Other methods used for evaluation
For benchmarking, we compared SAVAGE against the state-of-the-art approaches ShoRAH (Zagordi et al. 2011) and PredictHaplo (Prabhakaran et al. 2014). Both methods were run with default parameter settings, after aligning the reads to the reference genome using BWA-MEM (Li 2013). The de novo assembler MLEHaplo (Malhotra et al. 2016b) required the reads to be error corrected first, for which we used MultiRes (Malhotra et al. 2016a) with default settings (recommended by the authors). Unfortunately, we could not compare against VGA (Mangul et al. 2014) and HaploClique (Töpfer et al. 2014) because these software packages were no longer maintained.
Data simulations
To evaluate performance of SAVAGE, we designed several simulated data sets. We used the software SimSeq (https://github.com/jstjohn/SimSeq) to simulate Illumina MiSeq reads from the genome of interest. In order to obtain reads similar to the real 5-virus-mix data, we simulated 2×250 bp paired-end reads, with a fragment size of 450 bp and the MiSeq error profile provided with the software. In addition, we also simulated a 5-strain HIV mix with shorter reads (2×150 bp).
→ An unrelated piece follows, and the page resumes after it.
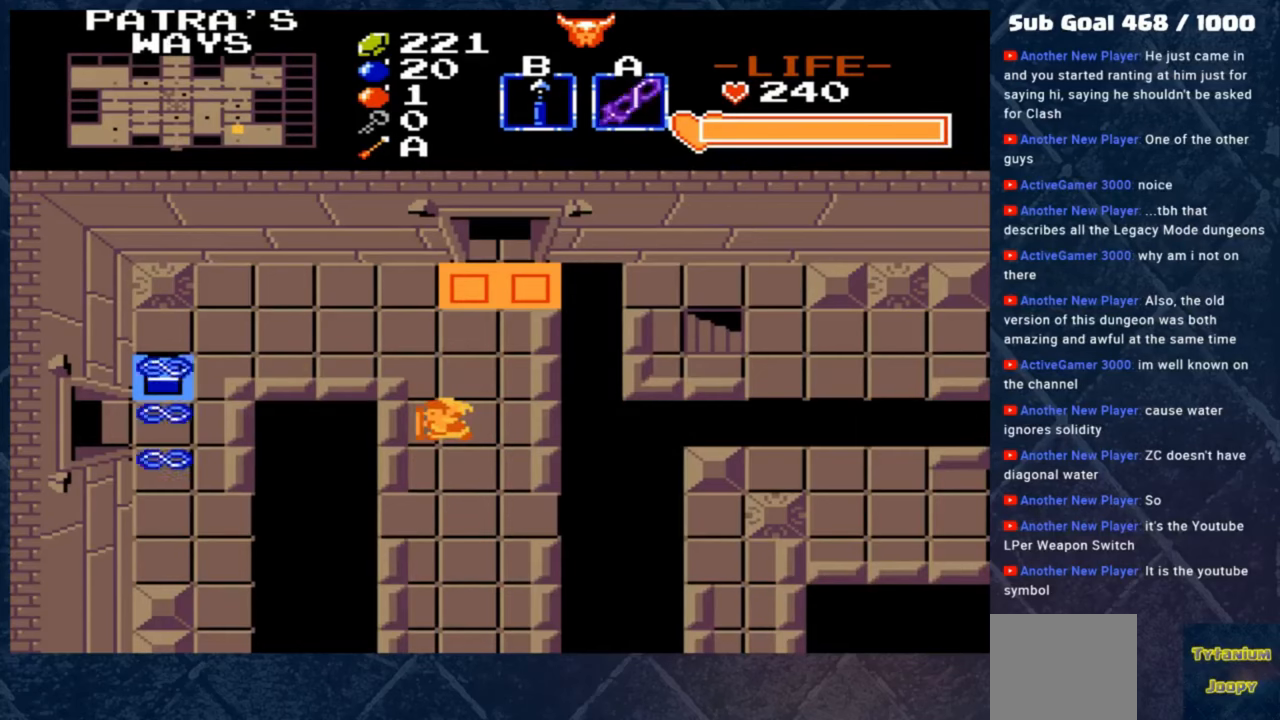
{"buttons": [], "left_stick": "down", "events": [[383, "left_stick", "down"]]}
The genomes used for each data set are listed in the Supplemental Methods.
Read trimming and merging
Before running any of the methods, the raw Illumina reads were trimmed using CutAdapt (Martin 2011). Next, we applied PEAR (Zhang et al. 2014) for merging self-overlapping read pairs. This resulted in a final read set containing both single-end and paired-end reads, on which we ran SAVAGE. For the other methods (MLEHaplo, PredictHaplo, ShoRAH, and VICUNA) we used the trimmed reads without merging, since neither of these methods accepts a combination of single- and paired-end reads. In addition, MLEHaplo required an error correction step on the input reads which was performed using MultiRes (Malhotra et al. 2016a).
MetaQUAST evaluation
We use MetaQUAST (Mikheenko et al. 2016) for quality evaluation of the assembled contigs, which evaluates the contigs against each of the true viral genomes. By default, MetaQUAST uses the option ‐-ambiguity-usage all, which means that all possible alignments of a contig are taken into account. However, the genomes in a viral quasispecies can be so similar that a contig may align to multiple strains, even though it only matches one haplotype. Therefore, we manually changed this option to ‐-ambiguity-usage one, such that for every contig only the best alignment is used. Contigs shorter than 500 bp were ignored during evaluation.
Data and software availability
A C++ implementation of SAVAGE is available for public use at https://bitbucket.org/jbaaijens/savage. The lab mix used for experiments can be downloaded from https://github.com/cbg-ethz/5-virus-mix and both the ZIKV and HCV data are available in the NCBI Sequence Read Archive under experiment SRX1678783 (run SRR3332513) and experiment SRX396803 (run SRR1056035), respectively. All simulated data sets can be downloaded from https://bitbucket.org/jbaaijens/savage-benchmarks.
Acknowledgements
AS acknowledges funding through Vidi grant 639.072.309, provided by the Netherlands Organisation for Scientific Research (NWO). ER, AZ are supported by ANR Colib’read (ANR-12-BS02-0008), the Institut de Biologie Computationnelle (ANR-11-BINF-0002), and France Génomique.
Disclosure declaration
The authors declare that they have no conflict of interest.